Earlier this week, we noted the incredible video footage from the tense Korean Demilitarized Zone depicting one North Korean soldier’s desperate dash into the South as his former comrades unleashed a hail of bullets.
United Nations Command released CCTV footage Tuesday of the 20-something-year-old suspected staff sergeant fleeing his desolate country, first in a jeep and then on foot, with North Korean soldiers in hot pursuit.
The man crossed into South Korea at the Joint Security Area while his comrades chased after him, firing on him as he ran.In response to the high-profile defection – marking the first time in recent years where a soldier actually made it across the heavily fortified border between the two Koreas - North Korea has reportedly replaced between 35 and 40 guards and soldiers who were guarding the border at the time of the defection. Meanwhile, it has also fortified the part of its border where the soldier crossed.
Meanwhile, South Korean and US soldiers have been decorated for their role in the defector’s rescue. The defector, who has not been named, was shot seven times during his escape attempt. Doctors who tended to the defector in the South reportedly pulled parasitic worms from his intestines and discovered he was suffering from a chronic liver infection.
The US and South Korean soldiers risked injury when they dragged the badly wounded soldier to safety.
A group of senior diplomats based in Seoul visited the JSA on Wednesday morning where they saw five North Korean workers digging a deep trench in the area where the soldier had dashed across the line after getting his jeep stuck in a small ditch, a member of the diplomatic delegation told Reuters.
In a photograph of the visit tweeted by Marc Knapper, the US ambassador to South Korea, North Korean workers could be seen using shovels to dig a deep trench on the North Korean side of the line as soldiers stood guard.
— Marc Knapper (@MarcKnapper)
“The workers were being watched very closely by the KPA guards, not just the two in the photo, but others out of shot behind the building,” one anonymous diplomat told Reuters.
“We’re closely monitoring the North Korean military’s movement in the JSA,” a South Korean defense ministry official told reporters, without confirming the reduction in border guards. “There are limits as to what we can say about things we know."
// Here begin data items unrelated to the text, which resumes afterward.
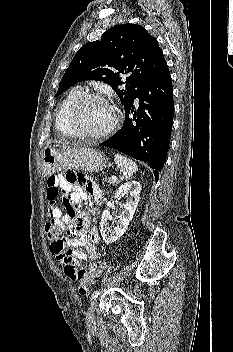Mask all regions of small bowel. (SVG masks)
Listing matches in <instances>:
<instances>
[{
  "label": "small bowel",
  "instance_id": "c3829d8e",
  "mask_svg": "<svg viewBox=\"0 0 233 352\" xmlns=\"http://www.w3.org/2000/svg\"><path fill=\"white\" fill-rule=\"evenodd\" d=\"M59 196L66 208L65 212L56 206ZM46 197L49 222L60 227L69 236L64 247L52 243L50 251L62 265L64 274L76 280L77 273L88 258L98 260L101 257V251L97 248L100 241L99 230L96 226H90L89 215L84 209L89 198L99 201L101 192L86 176L68 171L48 178ZM66 247L69 249H65ZM80 248H84L85 252Z\"/></svg>",
  "mask_w": 233,
  "mask_h": 352
}]
</instances>
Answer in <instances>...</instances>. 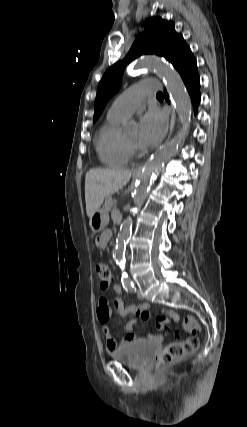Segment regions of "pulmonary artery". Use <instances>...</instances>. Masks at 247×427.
Instances as JSON below:
<instances>
[{"label":"pulmonary artery","instance_id":"1","mask_svg":"<svg viewBox=\"0 0 247 427\" xmlns=\"http://www.w3.org/2000/svg\"><path fill=\"white\" fill-rule=\"evenodd\" d=\"M157 90L158 84L151 80L130 86L114 100L108 110V116L121 119L127 118L137 109L147 95Z\"/></svg>","mask_w":247,"mask_h":427}]
</instances>
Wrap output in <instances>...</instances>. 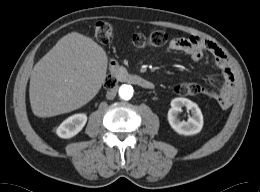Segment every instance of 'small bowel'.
Listing matches in <instances>:
<instances>
[{
    "label": "small bowel",
    "instance_id": "c3829d8e",
    "mask_svg": "<svg viewBox=\"0 0 260 192\" xmlns=\"http://www.w3.org/2000/svg\"><path fill=\"white\" fill-rule=\"evenodd\" d=\"M168 50L182 52L194 61H201L209 53L221 70L224 82L219 91L200 87L199 92L215 99L222 108L233 103L237 93L236 79L225 53L217 44L198 36L176 37L170 41Z\"/></svg>",
    "mask_w": 260,
    "mask_h": 192
}]
</instances>
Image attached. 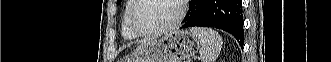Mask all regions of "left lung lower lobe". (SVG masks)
<instances>
[{
  "mask_svg": "<svg viewBox=\"0 0 331 62\" xmlns=\"http://www.w3.org/2000/svg\"><path fill=\"white\" fill-rule=\"evenodd\" d=\"M190 13L181 28L201 26L219 28L232 34L243 47L242 0H191Z\"/></svg>",
  "mask_w": 331,
  "mask_h": 62,
  "instance_id": "1",
  "label": "left lung lower lobe"
}]
</instances>
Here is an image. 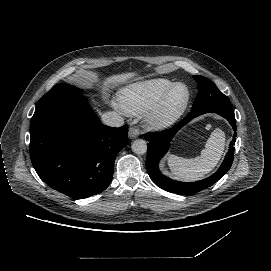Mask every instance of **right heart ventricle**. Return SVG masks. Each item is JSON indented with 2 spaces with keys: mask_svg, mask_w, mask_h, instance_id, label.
Returning a JSON list of instances; mask_svg holds the SVG:
<instances>
[{
  "mask_svg": "<svg viewBox=\"0 0 271 271\" xmlns=\"http://www.w3.org/2000/svg\"><path fill=\"white\" fill-rule=\"evenodd\" d=\"M175 82L157 77L132 84L119 94L121 109L128 115H139L157 105Z\"/></svg>",
  "mask_w": 271,
  "mask_h": 271,
  "instance_id": "1",
  "label": "right heart ventricle"
}]
</instances>
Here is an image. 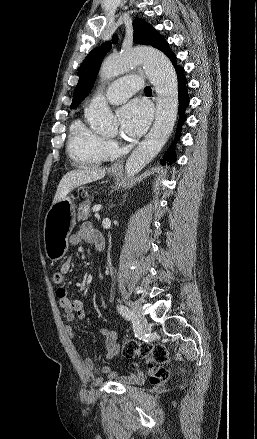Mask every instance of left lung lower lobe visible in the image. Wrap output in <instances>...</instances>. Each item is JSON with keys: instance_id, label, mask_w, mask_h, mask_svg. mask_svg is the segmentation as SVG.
Here are the masks:
<instances>
[{"instance_id": "1", "label": "left lung lower lobe", "mask_w": 257, "mask_h": 439, "mask_svg": "<svg viewBox=\"0 0 257 439\" xmlns=\"http://www.w3.org/2000/svg\"><path fill=\"white\" fill-rule=\"evenodd\" d=\"M165 55L171 60L176 72H177V78H178V89H179V117L180 120L178 122V128L176 133L175 141L172 143V146L168 149V151L165 153L164 158L161 160L163 164H165L166 160L169 161V164L173 163L176 160V155L174 153V147L176 144V141L180 139L181 136V127L184 121L186 120L185 117V109L187 105L189 104V97L187 95V80L184 77V69L177 65L175 54L171 51L169 46L163 51Z\"/></svg>"}]
</instances>
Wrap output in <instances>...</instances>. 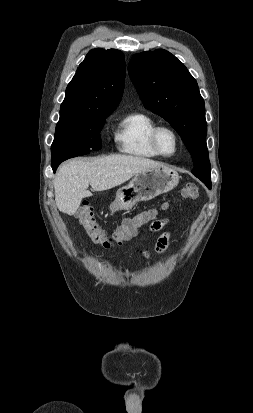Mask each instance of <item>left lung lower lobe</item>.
<instances>
[{
  "label": "left lung lower lobe",
  "mask_w": 253,
  "mask_h": 413,
  "mask_svg": "<svg viewBox=\"0 0 253 413\" xmlns=\"http://www.w3.org/2000/svg\"><path fill=\"white\" fill-rule=\"evenodd\" d=\"M209 189H211V181L209 180H204L202 181Z\"/></svg>",
  "instance_id": "obj_1"
}]
</instances>
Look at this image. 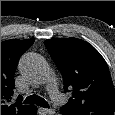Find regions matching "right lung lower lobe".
Wrapping results in <instances>:
<instances>
[{
    "label": "right lung lower lobe",
    "mask_w": 115,
    "mask_h": 115,
    "mask_svg": "<svg viewBox=\"0 0 115 115\" xmlns=\"http://www.w3.org/2000/svg\"><path fill=\"white\" fill-rule=\"evenodd\" d=\"M31 113H32L31 115H36V113H37V108L35 107V109H34Z\"/></svg>",
    "instance_id": "obj_1"
}]
</instances>
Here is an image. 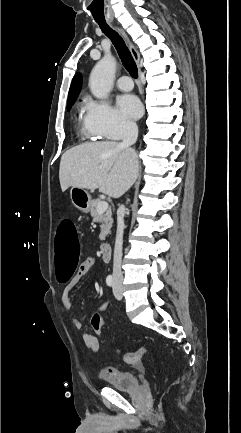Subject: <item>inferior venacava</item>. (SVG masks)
I'll return each mask as SVG.
<instances>
[{"label":"inferior vena cava","mask_w":241,"mask_h":433,"mask_svg":"<svg viewBox=\"0 0 241 433\" xmlns=\"http://www.w3.org/2000/svg\"><path fill=\"white\" fill-rule=\"evenodd\" d=\"M138 127L134 122H126L123 128V139L121 142L122 147H129L137 141ZM124 215L125 206L121 205L117 211V232L114 247L113 258V279L115 281H122L123 274L121 270L122 263V245H123V232H124Z\"/></svg>","instance_id":"602c4592"}]
</instances>
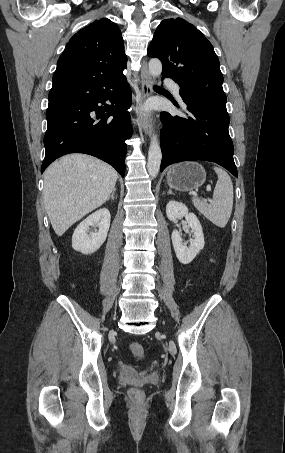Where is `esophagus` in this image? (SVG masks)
Returning a JSON list of instances; mask_svg holds the SVG:
<instances>
[{
  "label": "esophagus",
  "instance_id": "1",
  "mask_svg": "<svg viewBox=\"0 0 285 453\" xmlns=\"http://www.w3.org/2000/svg\"><path fill=\"white\" fill-rule=\"evenodd\" d=\"M140 78H141V97H140V101L138 102V107H137V113H138L137 122H138V126H139L140 130H142L146 135H150L151 130H152L151 116L149 113L143 112V109H142L143 101L147 97H149L153 92L152 86H151V78H150V74L148 71L146 60H143V62H142Z\"/></svg>",
  "mask_w": 285,
  "mask_h": 453
}]
</instances>
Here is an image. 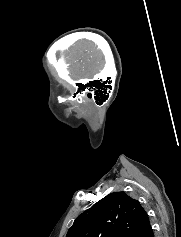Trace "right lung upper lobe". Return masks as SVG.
Segmentation results:
<instances>
[{"mask_svg":"<svg viewBox=\"0 0 181 237\" xmlns=\"http://www.w3.org/2000/svg\"><path fill=\"white\" fill-rule=\"evenodd\" d=\"M146 211L125 192H114L80 214L66 237H153Z\"/></svg>","mask_w":181,"mask_h":237,"instance_id":"cb5924a9","label":"right lung upper lobe"}]
</instances>
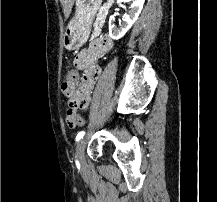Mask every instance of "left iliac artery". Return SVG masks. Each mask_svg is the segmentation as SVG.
<instances>
[{"mask_svg":"<svg viewBox=\"0 0 217 202\" xmlns=\"http://www.w3.org/2000/svg\"><path fill=\"white\" fill-rule=\"evenodd\" d=\"M84 134H85L84 131L79 132L76 136V141L77 142L80 141L83 138Z\"/></svg>","mask_w":217,"mask_h":202,"instance_id":"left-iliac-artery-1","label":"left iliac artery"}]
</instances>
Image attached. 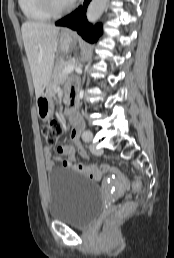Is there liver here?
<instances>
[{
	"instance_id": "liver-1",
	"label": "liver",
	"mask_w": 174,
	"mask_h": 258,
	"mask_svg": "<svg viewBox=\"0 0 174 258\" xmlns=\"http://www.w3.org/2000/svg\"><path fill=\"white\" fill-rule=\"evenodd\" d=\"M59 30V27L40 22L27 21L22 24V38L32 73L36 98L42 94L49 83Z\"/></svg>"
}]
</instances>
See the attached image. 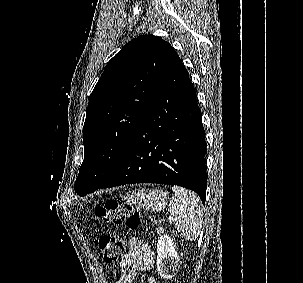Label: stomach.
<instances>
[{"label": "stomach", "mask_w": 303, "mask_h": 283, "mask_svg": "<svg viewBox=\"0 0 303 283\" xmlns=\"http://www.w3.org/2000/svg\"><path fill=\"white\" fill-rule=\"evenodd\" d=\"M125 200L150 212H160L168 202L167 193L163 190H137L125 197Z\"/></svg>", "instance_id": "0dacf381"}]
</instances>
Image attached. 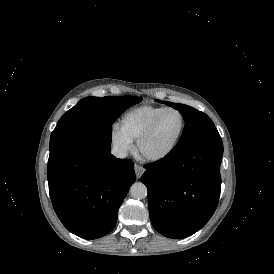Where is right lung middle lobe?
Listing matches in <instances>:
<instances>
[{"label": "right lung middle lobe", "instance_id": "right-lung-middle-lobe-1", "mask_svg": "<svg viewBox=\"0 0 274 274\" xmlns=\"http://www.w3.org/2000/svg\"><path fill=\"white\" fill-rule=\"evenodd\" d=\"M141 100L135 96L81 99L58 121L50 137V151L93 129L111 127L125 109Z\"/></svg>", "mask_w": 274, "mask_h": 274}]
</instances>
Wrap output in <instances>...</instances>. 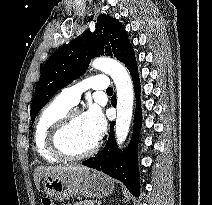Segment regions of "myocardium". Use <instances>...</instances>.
Masks as SVG:
<instances>
[{"label": "myocardium", "mask_w": 212, "mask_h": 205, "mask_svg": "<svg viewBox=\"0 0 212 205\" xmlns=\"http://www.w3.org/2000/svg\"><path fill=\"white\" fill-rule=\"evenodd\" d=\"M77 115H80L79 110L67 111L50 129L48 134V147L52 154L66 161H77L92 156L99 148V141L97 140L88 150L73 154L66 150L64 146V137L66 131Z\"/></svg>", "instance_id": "1"}]
</instances>
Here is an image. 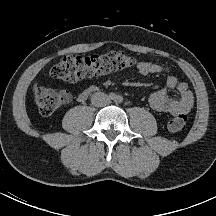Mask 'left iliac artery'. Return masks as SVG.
Segmentation results:
<instances>
[{"label": "left iliac artery", "instance_id": "left-iliac-artery-1", "mask_svg": "<svg viewBox=\"0 0 216 216\" xmlns=\"http://www.w3.org/2000/svg\"><path fill=\"white\" fill-rule=\"evenodd\" d=\"M117 100H118L119 102L122 101V97L118 96V97H117Z\"/></svg>", "mask_w": 216, "mask_h": 216}]
</instances>
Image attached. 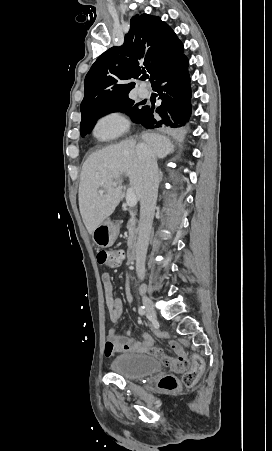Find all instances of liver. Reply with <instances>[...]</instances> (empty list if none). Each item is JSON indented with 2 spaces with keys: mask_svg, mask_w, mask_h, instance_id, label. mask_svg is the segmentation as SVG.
<instances>
[{
  "mask_svg": "<svg viewBox=\"0 0 272 451\" xmlns=\"http://www.w3.org/2000/svg\"><path fill=\"white\" fill-rule=\"evenodd\" d=\"M155 158H166L174 152L169 138L160 134H142ZM122 174H128L130 186L140 200L143 190V166L137 156L136 140H122L93 152L82 166L79 184V210L89 233L113 214L122 196ZM118 182V188H113ZM104 190V194H99Z\"/></svg>",
  "mask_w": 272,
  "mask_h": 451,
  "instance_id": "1",
  "label": "liver"
}]
</instances>
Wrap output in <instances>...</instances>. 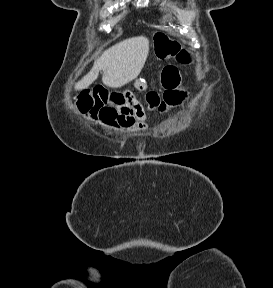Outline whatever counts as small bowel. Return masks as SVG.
<instances>
[{"label":"small bowel","mask_w":273,"mask_h":288,"mask_svg":"<svg viewBox=\"0 0 273 288\" xmlns=\"http://www.w3.org/2000/svg\"><path fill=\"white\" fill-rule=\"evenodd\" d=\"M137 121L136 123L132 126L131 130L132 131H142L146 130L148 128V125L146 123L147 116L142 110L141 107L138 106V112H137Z\"/></svg>","instance_id":"c3829d8e"}]
</instances>
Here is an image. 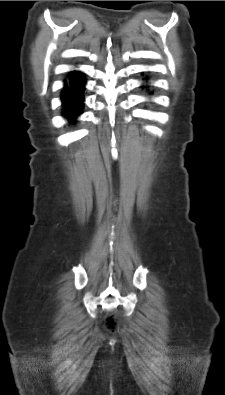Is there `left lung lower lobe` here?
<instances>
[{"mask_svg": "<svg viewBox=\"0 0 225 395\" xmlns=\"http://www.w3.org/2000/svg\"><path fill=\"white\" fill-rule=\"evenodd\" d=\"M143 80H145V82L147 83V81H148V78L146 77V78H144ZM147 88L148 86L147 85H142V88ZM151 94V93H150Z\"/></svg>", "mask_w": 225, "mask_h": 395, "instance_id": "left-lung-lower-lobe-1", "label": "left lung lower lobe"}]
</instances>
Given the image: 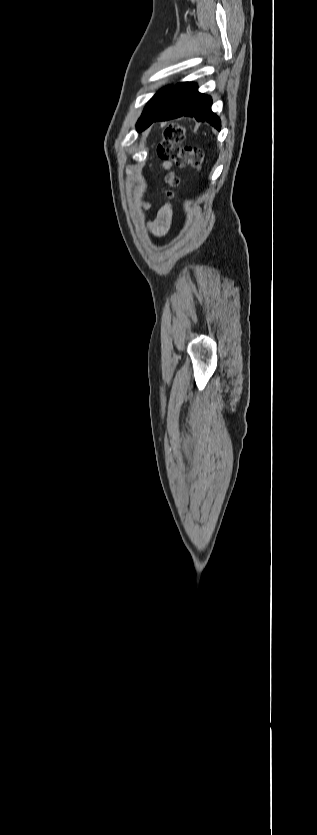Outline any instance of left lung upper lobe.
Listing matches in <instances>:
<instances>
[{
  "mask_svg": "<svg viewBox=\"0 0 317 835\" xmlns=\"http://www.w3.org/2000/svg\"><path fill=\"white\" fill-rule=\"evenodd\" d=\"M174 87L168 86L161 90H159L148 102L146 105L140 119L137 122V130H140L143 123L149 119L150 117L154 116L159 109L164 105V103L169 98L172 90Z\"/></svg>",
  "mask_w": 317,
  "mask_h": 835,
  "instance_id": "left-lung-upper-lobe-1",
  "label": "left lung upper lobe"
}]
</instances>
One unusual detail from the photos taken by Knapper and other diplomats of soldiers guarding the area where workers were digging the trench showed them dressed in slightly different uniforms to the ones usually worn by North Korea’s JSA guards.
Two new trees had also been planted in the small space between the ditch and the line with the South, the diplomat told Reuters, in an apparent effort to make it more difficult for would-be defectors to drive across the border.
Meanwhile, in South Korea, U.S. Forces Korea said it had awarded its own JSA soldiers - three South Korean and three U.S. soldiers - the Army Commendation medal in recognition for their efforts in rescuing the defector.
The medals were personally handed out by USFK Commander Vincent Brooks in a ceremony on Thursday, according to USFK’s Facebook page.
The soldiers had been responsible for dragging the wounded North Korean soldier to safety in a daring rescue seen in security camera footage released by the United Nations Command earlier this week.
Pyongyang has not commented on the defection of its soldier, who is now in stable condition despite the numerous gunshot wounds to his arms and torso.
The young soldier, known only by his family name Oh, was described as a quiet, pleasant man who has nightmares about being returned to the North, according to his surgeon.
Despite the ordeal, Oh is incredibly lucky; unfortunately, any other soldiers planning a daring escape from the isolated North will need to find another vulnerability in the world’s most heavily armed border.